Climate change largely isn't viewed as a crisis because there's a lack of initiative and progress made on sustainable development from an ESG perspective, and lots of enterprises aren't measuring and analyzing the correlation between climate change, business expansion, and economic growth, according to SK.
"Resistance to change is the most common challenge experienced by organizations looking to implement sustainability initiatives," the spokesperson wrote. SK expects this will change, however, once enterprises recognize how directly their business decisions impact investors and the company's overall growth.
As extreme weather is exacerbated by climate change, however, SK noted "one positive take away was that 84% of respondents agree a crisis has helped rally their people together towards a shared goal." The research also revealed 70% agree a crisis made their organization's strategy implementation abilities stronger, and 61% believe their company is better off than if it hadn't faced that crisis.
To those points, the spokesperson referenced the recent COVID-19 pandemic, "and the same can be said for those combating the climate change crisis."
SK maintains the position that enterprises must embrace climate action in order to survive this global crisis. "The business purpose of an organization can no longer only be to just drive shareholder value. It must also provide products, processes, and solutions that help mitigate the effects of climate change," the spokesperson explained.
To sustain both the bottom line and cultural relevancy, companies should integrate ESG programs into long-term growth strategies because that's what consumers are increasingly expecting, they said. "When it comes to climate change, instead of being problem makers, business organizations should be problem solvers. Those that do not upgrade their operations to be more sustainable will ultimately be left behind."
Building the Right ESG StrategyAccording to SK, effective corporate ESG strategies share these key components: emphasizing the necessity of ESG, transparency, the right team, and strategic investments.

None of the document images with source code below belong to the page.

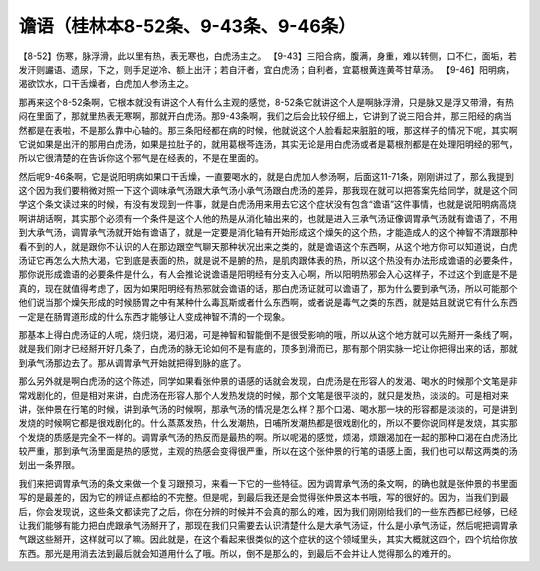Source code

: 谵语（桂林本8-52条、9-43条、9-46条）
=====================================

【8-52】伤寒，脉浮滑，此以里有热，表无寒也，白虎汤主之。
【9-43】三阳合病，腹满，身重，难以转侧，口不仁，面垢，若发汗则讝语、遗尿，下之，则手足逆冷、额上出汗；若自汗者，宜白虎汤；自利者，宜葛根黄连黄芩甘草汤。
【9-46】阳明病，渴欲饮水，口干舌燥者，白虎加人参汤主之。

那再来这个8-52条啊，它根本就没有讲这个人有什么主观的感觉，8-52条它就讲这个人是啊脉浮滑，只是脉又是浮又带滑，有热闷在里面了，那就里热表无寒啊，那就开白虎汤。那9-43条啊，我们之后会比较仔细上，它讲到了说三阳合并，那三阳经的病当然都是在表啦，不是那么靠中心轴的。那三条阳经都在病的时候，他就说这个人脸看起来脏脏的哦，那这样子的情况下呢，其实啊它说如果是出汗的那用白虎汤，如果是拉肚子的，就用葛根芩连汤，其实无论是用白虎汤或者是葛根剂都是在处理阳明经的邪气，所以它很清楚的在告诉你这个邪气是在经表的，不是在里面的。

然后呢9-46条啊，它是说阳明病如果口干舌燥，一直要喝水的，就是白虎加人参汤啊，后面这11-71条，刚刚讲过了，那么我提到这个因为我们要稍微对照一下这个调味承气汤跟大承气汤小承气汤跟白虎汤的差异，那我现在就可以把答案先给同学，就是这个同学这个条文读过来的时候，有没有发现到一件事，就是白虎汤用来用去它这个症状没有包含“谵语”这件事情，也就是说阳明病高烧啊讲胡话啊，其实那个必须有一个条件是这个人他的热是从消化轴出来的，也就是进入三承气汤证像调胃承气汤就有谵语了，不用到大承气汤，调胃承气汤就开始有谵语了，就是一定要是消化轴有开始形成这个燥矢的这个热，才能造成人的这个神智不清跟那种看不到的人，就是跟你不认识的人在那边跟空气聊天那种状况出来之类的，就是谵语这个东西啊，从这个地方你可以知道说，白虎汤证它再怎么大热大渴，它到底是表面的热，就是说不是腑的热，是肌肉跟体表的热，所以这个热没有办法形成谵语的必要条件，那你说形成谵语的必要条件是什么，有人会推论说谵语是阳明经有分支入心啊，所以阳明热邪会入心这样子，不过这个到底是不是真的，现在就值得考虑了，因为如果阳明经有热邪就会谵语的话，那白虎汤证就可以谵语了，那为什么要到承气汤，所以可能那个他们说当那个燥矢形成的时候肠胃之中有某种什么毒瓦斯或者什么东西啊，或者说是毒气之类的东西，就是姑且就说它有什么东西一定是在肠胃道形成的什么东西才能够让人变成神智不清的一个现象。

那基本上得白虎汤证的人呢，烧归烧，渴归渴，可是神智和智能倒不是很受影响的哦，所以从这个地方就可以先掰开一条线了啊，就是我们刚才已经掰开好几条了，白虎汤的脉无论如何不是有底的，顶多到滑而已，那有那个阴实脉一坨让你把得出来的话，那就到承气汤那边去了。那从调胃承气开始就把得到脉的底了。

那么另外就是啊白虎汤的这个陈述，同学如果看张仲景的语感的话就会发现，白虎汤是在形容人的发渴、喝水的时候那个文笔是非常戏剧化的，但是相对来讲，白虎汤在形容人那个人发热发烧的时候，那个文笔是很平淡的，就只是发热，淡淡的。可是相对来讲，张仲景在行笔的时候，讲到承气汤的时候啊，那承气汤的情况是怎么样？那个口渴、喝水那一块的形容都是淡淡的，可是讲到发烧的时候啊它都是很戏剧化的。什么蒸蒸发热，什么发潮热，日哺所发潮热都是很戏剧化的，所以不要你说同样是发烧，其实那个发烧的质感是完全不一样的。调胃承气汤的热反而是最热的啊。所以呢渴的感觉，烦渴，烦跟渴加在一起的那种口渴在白虎汤比较严重，那到承气汤里面是热的感觉，主观的热感会变得很严重，所以在这个张仲景的行笔的语感上面，我们也可以帮这两类的汤划出一条界限。

我们来把调胃承气汤的条文来做一个复习跟预习，来看一下它的一些特征。因为调胃承气汤的条文啊，的确也就是张仲景的书里面写的是最差的，因为它的辨证点都给的不完整。但是呢，到最后我还是会觉得张仲景这本书哦，写的很好的。因为，当我们到最后，你会发现说，这些条文都读完了之后，你在分辨的时候并不会真的那么的难，因为我们刚刚给我们的一些东西都已经够，已经让我们能够有能力把白虎跟承气汤掰开了，那现在我们只需要去认识清楚什么是大承气汤证，什么是小承气汤证，然后呢把调胃承气跟这些掰开，这样就可以了嘛。因此就是，在这个看起来很类似的这个症状的这个领域里头，其实大概就这四个，四个坑给你放东西。那光是用消去法到最后就会知道用什么了哦。所以，倒不是那么的，到最后不会并让人觉得那么的难开的。

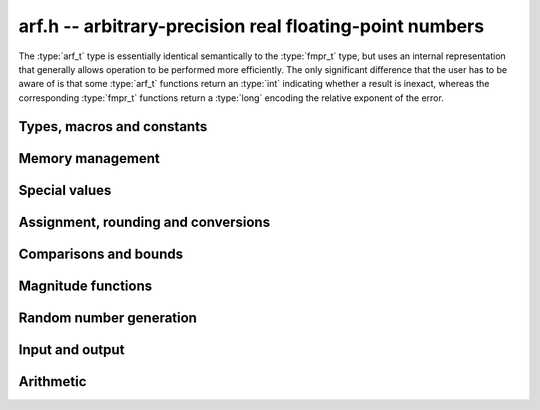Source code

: .. _arf:

**arf.h** -- arbitrary-precision real floating-point numbers
===============================================================================

The :type:`arf_t` type is essentially identical semantically to
the :type:`fmpr_t` type, but uses an internal representation that
generally allows operation to be performed more efficiently.
The only significant difference that the user
has to be aware of is that some :type:`arf_t` functions return an :type:`int`
indicating whether a result is inexact, whereas the corresponding
:type:`fmpr_t` functions return a :type:`long` encoding the relative
exponent of the error.

Types, macros and constants
-------------------------------------------------------------------------------

.. type:: arf_struct

.. type:: arf_t

    An :type:`arf_t` is defined as an array of length one of type
    :type:`arf_struct`, permitting an :type:`arf_t` to be passed by reference.

.. type:: arf_rnd_t

    Specifies the rounding mode for the result of an approximate operation.

.. macro:: ARF_RND_DOWN

    Specifies that the result of an operation should be rounded to the
    nearest representable number in the direction towards zero.

.. macro:: ARF_RND_UP

    Specifies that the result of an operation should be rounded to the
    nearest representable number in the direction away from zero.

.. macro:: ARF_RND_FLOOR

    Specifies that the result of an operation should be rounded to the
    nearest representable number in the direction towards minus infinity.

.. macro:: ARF_RND_CEIL

    Specifies that the result of an operation should be rounded to the
    nearest representable number in the direction towards plus infinity.

.. macro:: ARF_RND_NEAR

    Specifies that the result of an operation should be rounded to the
    nearest representable number, rounding to an odd mantissa if there is a tie
    between two values. *Warning*: this rounding mode is currently
    not implemented (except for a few conversions functions where this 
    stated explicitly).

.. macro:: ARF_PREC_EXACT

    If passed as the precision parameter to a function, indicates that no
    rounding is to be performed. This must only be used when it is known
    that the result of the operation can be represented exactly and fits
    in memory (the typical use case is working with small integer values).
    Note that, for example, adding two numbers whose exponents are far
    apart can easily produce an exact result that is far too large to
    store in memory.

Memory management
-------------------------------------------------------------------------------

.. function:: void arf_init(arf_t x)

    Initializes the variable *x* for use. Its value is set to zero.

.. function:: void arf_clear(arf_t x)

    Clears the variable *x*, freeing or recycling its allocated memory.

Special values
-------------------------------------------------------------------------------

.. function:: void arf_zero(arf_t x)

.. function:: void arf_one(arf_t x)

.. function:: void arf_pos_inf(arf_t x)

.. function:: void arf_neg_inf(arf_t x)

.. function:: void arf_nan(arf_t x)

    Sets *x* respectively to 0, 1, `+\infty`, `-\infty`, NaN.

.. function:: int arf_is_zero(const arf_t x)

.. function:: int arf_is_one(const arf_t x)

.. function:: int arf_is_pos_inf(const arf_t x)

.. function:: int arf_is_neg_inf(const arf_t x)

.. function:: int arf_is_nan(const arf_t x)

    Returns nonzero iff *x* respectively equals 0, 1, `+\infty`, `-\infty`, NaN.

.. function:: int arf_is_inf(const arf_t x)

    Returns nonzero iff *x* equals either `+\infty` or `-\infty`.

.. function:: int arf_is_normal(const arf_t x)

    Returns nonzero iff *x* is a finite, nonzero floating-point value, i.e.
    not one of the special values 0, `+\infty`, `-\infty`, NaN.

.. function:: int arf_is_special(const arf_t x)

    Returns nonzero iff *x* is one of the special values
    0, `+\infty`, `-\infty`, NaN, i.e. not a finite, nonzero
    floating-point value.

.. function:: int arf_is_finite(arf_t x)

    Returns nonzero iff *x* is a finite floating-point value,
    i.e. not one of the values `+\infty`, `-\infty`, NaN.
    (Note that this is not equivalent to the negation of
    :func:`arf_is_inf`.)


Assignment, rounding and conversions
-------------------------------------------------------------------------------

.. function:: void arf_set(arf_t y, const arf_t x)

.. function:: void arf_set_mpz(arf_t y, const mpz_t x)

.. function:: void arf_set_fmpz(arf_t y, const fmpz_t x)

.. function:: void arf_set_ui(arf_t y, ulong x)

.. function:: void arf_set_si(arf_t y, long x)

.. function:: void arf_set_mpfr(arf_t y, const mpfr_t x)

.. function:: void arf_set_fmpr(arf_t y, const fmpr_t x)

    Sets *y* exactly to *x*.

.. function:: void arf_swap(arf_t y, arf_t x)

    Swaps *y* and *x* efficiently.

.. function:: void arf_init_set_ui(arf_t y, ulong x)

.. function:: void arf_init_set_si(arf_t y, long x)

    Initialises *y* and sets it to *x* in a single operation.

.. function:: int arf_set_round(arf_t y, const arf_t x, long prec, arf_rnd_t rnd)

.. function:: int arf_set_round_si(arf_t x, long v, long prec, arf_rnd_t rnd)

.. function:: int arf_set_round_ui(arf_t x, ulong v, long prec, arf_rnd_t rnd)

.. function:: int arf_set_round_mpz(arf_t y, const mpz_t x, long prec, arf_rnd_t rnd)

.. function:: int arf_set_round_fmpz(arf_t y, const fmpz_t x, long prec, arf_rnd_t rnd)

    Sets *y* to *x*, rounded to *prec* bits in the direction
    specified by *rnd*.

.. function:: void arf_set_si_2exp_si(arf_t y, long m, long e)

.. function:: void arf_set_ui_2exp_si(arf_t y, ulong m, long e)

.. function:: void arf_set_fmpz_2exp(arf_t y, const fmpz_t m, const fmpz_t e)

    Sets *y* to `m \times 2^e`.

.. function:: int arf_set_round_fmpz_2exp(arf_t y, const fmpz_t x, const fmpz_t e, long prec, arf_rnd_t rnd)

    Sets *y* to `x \times 2^e`, rounded to *prec* bits in the direction
    specified by *rnd*.

.. function:: void arf_get_fmpz_2exp(fmpz_t m, fmpz_t e, const arf_t x)

    Sets *m* and *e* to the unique integers such that
    `x = m \times 2^e` and *m* is odd,
    provided that *x* is a nonzero finite fraction.
    If *x* is zero, both *m* and *e* are set to zero. If *x* is
    infinite or NaN, the result is undefined.

.. function:: void arf_get_fmpr(fmpr_t y, const arf_t x)

    Sets *y* exactly to *x*.

.. function:: int arf_get_mpfr(mpfr_t y, const arf_t x, mpfr_rnd_t rnd)

    Sets the MPFR variable *y* to the value of *x*. If the precision of *x*
    is too small to allow *y* to be represented exactly, it is rounded in
    the specified MPFR rounding mode. The return value (-1, 0 or 1)
    indicates the direction of rounding, following the convention
    of the MPFR library.

Comparisons and bounds
-------------------------------------------------------------------------------

.. function:: int arf_equal(const arf_t x, const arf_t y)

    Returns nonzero iff *x* and *y* are exactly equal. This function does
    not treat NaN specially, i.e. NaN compares as equal to itself.

.. function:: int arf_cmp(const arf_t x, const arf_t y)

    Returns negative, zero, or positive, depending on whether *x* is
    respectively smaller, equal, or greater compared to *y*.
    Comparison with NaN is undefined.

.. function:: int arf_cmpabs(const arf_t x, const arf_t y)

.. function:: int arf_cmpabs_ui(const arf_t x, ulong y)

.. function:: int arf_cmpabs_mag(const arf_t x, const mag_t y)

    Compares the absolute values of *x* and *y*.

.. function:: int arf_cmp_2exp_si(const arf_t x, long e)

.. function:: int arf_cmpabs_2exp_si(const arf_t x, long e)

    Compares *x* (respectively its absolute value) with `2^e`.

.. function:: int arf_sgn(const arf_t x)

    Returns `-1`, `0` or `+1` according to the sign of *x*. The sign
    of NaN is undefined.

.. function:: void arf_min(arf_t z, const arf_t a, const arf_t b)

.. function:: void arf_max(arf_t z, const arf_t a, const arf_t b)

    Sets *z* respectively to the minimum and the maximum of *a* and *b*.

.. function:: long arf_bits(const arf_t x)

    Returns the number of bits needed to represent the absolute value
    of the mantissa of *x*, i.e. the minimum precision sufficient to represent
    *x* exactly. Returns 0 if *x* is a special value.

.. function:: int arf_is_int(const arf_t x)

    Returns nonzero iff *x* is integer-valued.

.. function:: int arf_is_int_2exp_si(const arf_t x, long e)

    Returns nonzero iff *x* equals `n 2^e` for some integer *n*.

.. function:: void arf_abs_bound_lt_2exp_fmpz(fmpz_t b, const arf_t x)

    Sets *b* to the smallest integer such that `|x| < 2^b`.
    If *x* is zero, infinity or NaN, the result is undefined.

.. function:: void arf_abs_bound_le_2exp_fmpz(fmpz_t b, const arf_t x)

    Sets *b* to the smallest integer such that `|x| \le 2^b`.
    If *x* is zero, infinity or NaN, the result is undefined.

.. function:: long arf_abs_bound_lt_2exp_si(const arf_t x)

    Returns the smallest integer *b* such that `|x| < 2^b`, clamping
    the result to lie between -*ARF_PREC_EXACT* and *ARF_PREC_EXACT*
    inclusive. If *x* is zero, -*ARF_PREC_EXACT* is returned,
    and if *x* is infinity or NaN, *ARF_PREC_EXACT* is returned.

Magnitude functions
-------------------------------------------------------------------------------

.. function:: void arf_get_mag(mag_t y, const arf_t x)

    Sets *y* to an upper bound for the absolute value of *x*.

.. function:: void arf_get_mag_lower(mag_t y, const arf_t x)

    Sets *y* to a lower bound for the absolute value of *x*.

.. function:: void arf_set_mag(arf_t y, const mag_t x)

    Sets *y* to *x*.

.. function:: void mag_init_set_arf(mag_t y, const arf_t x)

    Initializes *y* and sets it to an upper bound for *x*.

.. function:: void mag_fast_init_set_arf(mag_t y, const arf_t x)

    Initializes *y* and sets it to an upper bound for *x*.
    Assumes that the exponent of *y* is small.

.. function:: void arf_init_set_mag_shallow(arf_t y, const mag_t x)

    Initializes *y* to a shallow copy of *x*. The variable *y* may
    not be cleared, and may not be used after *x* has been cleared.

.. function:: void arf_mag_set_ulp(mag_t z, const arf_t y, long prec)

    Sets *z* to the magnitude of the unit in the last place (ulp) of *y*
    at precision *prec*.

.. function:: void arf_mag_add_ulp(mag_t z, const mag_t x, const arf_t y, long prec)

    Sets *z* to an upper bound for the sum of *x* and the
    magnitude of the unit in the last place (ulp) of *y*
    at precision *prec*.

.. function:: void arf_mag_fast_add_ulp(mag_t z, const mag_t x, const arf_t y, long prec)

    Sets *z* to an upper bound for the sum of *x* and the
    magnitude of the unit in the last place (ulp) of *y*
    at precision *prec*. Assumes that all exponents are small.

Random number generation
-------------------------------------------------------------------------------

.. function:: void arf_randtest(arf_t x, flint_rand_t state, long bits, long mag_bits)

    Generates a finite random number whose mantissa has precision at most
    *bits* and whose exponent has at most *mag_bits* bits. The
    values are distributed non-uniformly: special bit patterns are generated
    with high probability in order to allow the test code to exercise corner
    cases.

.. function:: void arf_randtest_not_zero(arf_t x, flint_rand_t state, long bits, long mag_bits)

    Identical to :func:`arf_randtest`, except that zero is never produced
    as an output.

.. function:: void arf_randtest_special(arf_t x, flint_rand_t state, long bits, long mag_bits)

    Indentical to :func:`arf_randtest`, except that the output occasionally
    is set to an infinity or NaN.

Input and output
-------------------------------------------------------------------------------

.. function:: void arf_debug(const arf_t x)

    Prints information about the internal representation of *x*.

.. function:: void arf_print(const arf_t x)

    Prints *x* as an integer mantissa and exponent.

.. function:: void arf_printd(const arf_t y, long d)

    Prints *x* as a decimal floating-point number, rounding to *d* digits.
    This function is currently implemented using MPFR,
    and does not support large exponents.

Arithmetic
-------------------------------------------------------------------------------

.. function:: void arf_abs(arf_t y, const arf_t x)

    Sets *y* to the absolute value of *x*.

.. function:: void arf_neg(arf_t y, const arf_t x)

    Sets `y = -x` exactly.

.. function:: int arf_neg_round(arf_t y, const arf_t x, long prec, arf_rnd_t rnd)

    Sets `y = -x`, rounded to *prec* bits in the direction specified by *rnd*,
    returning nonzero iff the operation is inexact.

.. function:: void arf_mul_2exp_si(arf_t y, const arf_t x, long e)

.. function:: void arf_mul_2exp_fmpz(arf_t y, const arf_t x, const fmpz_t e)

    Sets `y = x 2^e` exactly.

.. function:: int arf_mul(arf_t z, const arf_t x, const arf_t y, long prec, arf_rnd_t rnd)

.. function:: int arf_mul_ui(arf_t z, const arf_t x, ulong y, long prec, arf_rnd_t rnd)

.. function:: int arf_mul_si(arf_t z, const arf_t x, long y, long prec, arf_rnd_t rnd)

.. function:: int arf_mul_mpz(arf_t z, const arf_t x, const mpz_t y, long prec, arf_rnd_t rnd)

.. function:: int arf_mul_fmpz(arf_t z, const arf_t x, const fmpz_t y, long prec, arf_rnd_t rnd)

    Sets `z = x \times y`, rounded to *prec* bits in the direction specified by *rnd*,
    returning nonzero iff the operation is inexact.

.. function:: int arf_add(arf_t z, const arf_t x, const arf_t y, long prec, arf_rnd_t rnd)

.. function:: int arf_add_si(arf_t z, const arf_t x, long y, long prec, arf_rnd_t rnd)

.. function:: int arf_add_ui(arf_t z, const arf_t x, ulong y, long prec, arf_rnd_t rnd)

.. function:: int arf_add_fmpz(arf_t z, const arf_t x, const fmpz_t y, long prec, arf_rnd_t rnd)

    Sets `z = x + y`, rounded to *prec* bits in the direction specified by *rnd*,
    returning nonzero iff the operation is inexact.

.. function:: int arf_sub(arf_t z, const arf_t x, const arf_t y, long prec, arf_rnd_t rnd)

.. function:: int arf_sub_si(arf_t z, const arf_t x, long y, long prec, arf_rnd_t rnd)

.. function:: int arf_sub_ui(arf_t z, const arf_t x, ulong y, long prec, arf_rnd_t rnd)

.. function:: int arf_sub_fmpz(arf_t z, const arf_t x, const fmpz_t y, long prec, arf_rnd_t rnd)

    Sets `z = x - y`, rounded to *prec* bits in the direction specified by *rnd*,
    returning nonzero iff the operation is inexact.

.. function:: int arf_addmul(arf_t z, const arf_t x, const arf_t y, long prec, arf_rnd_t rnd)

.. function:: int arf_addmul_ui(arf_t z, const arf_t x, ulong y, long prec, arf_rnd_t rnd)

.. function:: int arf_addmul_si(arf_t z, const arf_t x, long y, long prec, arf_rnd_t rnd)

.. function:: int arf_addmul_mpz(arf_t z, const arf_t x, const mpz_t y, long prec, arf_rnd_t rnd)

.. function:: int arf_addmul_fmpz(arf_t z, const arf_t x, const fmpz_t y, long prec, arf_rnd_t rnd)

    Sets `z = z + x \times y`, rounded to *prec* bits in the direction specified by *rnd*,
    returning nonzero iff the operation is inexact.

.. function:: int arf_submul(arf_t z, const arf_t x, const arf_t y, long prec, arf_rnd_t rnd)

.. function:: int arf_submul_ui(arf_t z, const arf_t x, ulong y, long prec, arf_rnd_t rnd)

.. function:: int arf_submul_si(arf_t z, const arf_t x, long y, long prec, arf_rnd_t rnd)

.. function:: int arf_submul_mpz(arf_t z, const arf_t x, const mpz_t y, long prec, arf_rnd_t rnd)

.. function:: int arf_submul_fmpz(arf_t z, const arf_t x, const fmpz_t y, long prec, arf_rnd_t rnd)

    Sets `z = z - x \times y`, rounded to *prec* bits in the direction specified by *rnd*,
    returning nonzero iff the operation is inexact.

.. function:: int arf_div(arf_t z, const arf_t x, const arf_t y, long prec, arf_rnd_t rnd)

.. function:: int arf_div_ui(arf_t z, const arf_t x, ulong y, long prec, arf_rnd_t rnd)

.. function:: int arf_ui_div(arf_t z, ulong x, const arf_t y, long prec, arf_rnd_t rnd)

.. function:: int arf_div_si(arf_t z, const arf_t x, long y, long prec, arf_rnd_t rnd)

.. function:: int arf_si_div(arf_t z, long x, const arf_t y, long prec, arf_rnd_t rnd)

.. function:: int arf_div_fmpz(arf_t z, const arf_t x, const fmpz_t y, long prec, arf_rnd_t rnd)

.. function:: int arf_fmpz_div(arf_t z, const fmpz_t x, const arf_t y, long prec, arf_rnd_t rnd)

.. function:: int arf_fmpz_div_fmpz(arf_t z, const fmpz_t x, const fmpz_t y, long prec, arf_rnd_t rnd)

    Sets `z = x / y`, rounded to *prec* bits in the direction specified by *rnd*,
    returning nonzero iff the operation is inexact. The result is NaN if *y* is zero.

.. function:: int arf_sqrt(arf_t z, const arf_t x, long prec, arf_rnd_t rnd)

.. function:: int arf_sqrt_ui(arf_t z, ulong x, long prec, arf_rnd_t rnd)

.. function:: int arf_sqrt_fmpz(arf_t z, const fmpz_t x, long prec, arf_rnd_t rnd)

    Sets `z = \sqrt{x}`, rounded to *prec* bits in the direction specified by *rnd*,
    returning nonzero iff the operation is inexact. The result is NaN if *x* is negative.

.. function:: int arf_rsqrt(arf_t z, const arf_t x, long prec, arf_rnd_t rnd)

    Sets `z = 1/\sqrt{x}`, rounded to *prec* bits in the direction specified by *rnd*,
    returning nonzero iff the operation is inexact. The result is NaN if *x* is
    negative, and `+\infty` if *x* is zero.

SK recommends enterprises stress the importance of environmental initiatives by dedicating both capital and human resources to drive ESG engagements along with external reporting on the company's environmental impacts. "ESG considerations should shape any business decisions," the spokesperson noted.
Corporate transparency is a priority for a majority of American consumers, so making environmental commitments and actually following through will build trust with stakeholders. "Showing the progress – no matter how big or small – will also provide the type of transparency consumers expect," they added.
Lucrative ESG programs also involve the right people with representation across a diverse cross section of the organization. SK recommends pitching a big tent that involves C-suite executives and operational employees. "Providing multiple perspectives will facilitate conversations on ESG performance and the implementation of short and long-term objectives," they added.
Looking outside internal operations, long-term ESG strategies need to drive investment and capital allocations toward activities that support the company's broader sustainability goals, and returns will "be better supported in the long run by expenditures that implement more sustainable practices and leave a positive impact on the community," according to the spokesperson.